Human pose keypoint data
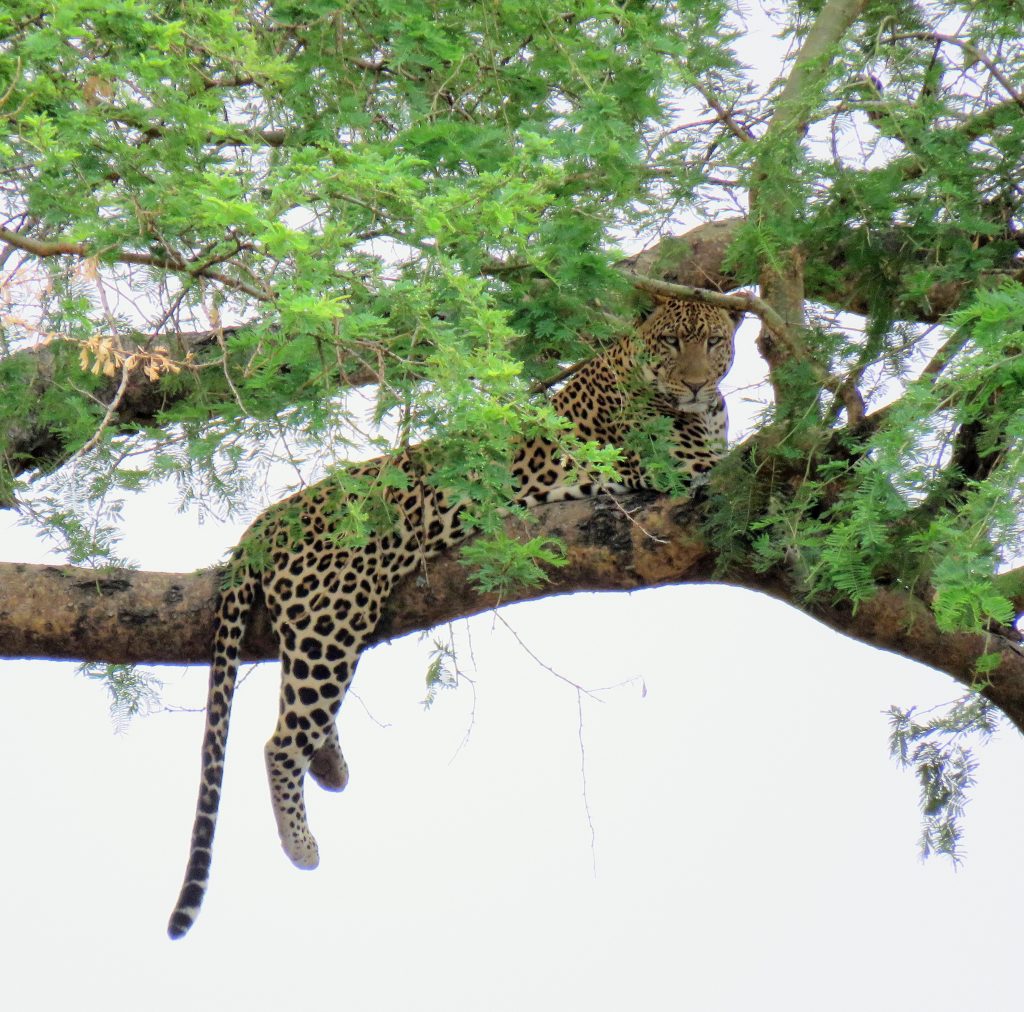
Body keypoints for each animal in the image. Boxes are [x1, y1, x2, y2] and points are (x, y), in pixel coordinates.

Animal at [169, 294, 745, 942]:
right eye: (671, 342)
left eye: (713, 342)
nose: (695, 384)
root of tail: (266, 521)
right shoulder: (683, 465)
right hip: (332, 612)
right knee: (282, 740)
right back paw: (301, 843)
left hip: (324, 619)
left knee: (299, 702)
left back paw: (332, 766)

_YOUR OBJECTIVE_
The answer is a faithful copy of the records above, with the pictures removed.

_YOUR SOLUTION_
Body keypoints for each animal in the image. Boxes are [x1, y1, x2, y2] and points are (x, y), in pixel coordinates.

Animal at [169, 294, 745, 942]:
right eye: (671, 342)
left eye: (713, 342)
nose: (695, 384)
root of tail: (266, 521)
right shoulder: (683, 465)
right hip: (332, 612)
right knee: (282, 740)
right back paw: (301, 843)
left hip: (324, 619)
left knee: (299, 702)
left back paw: (332, 766)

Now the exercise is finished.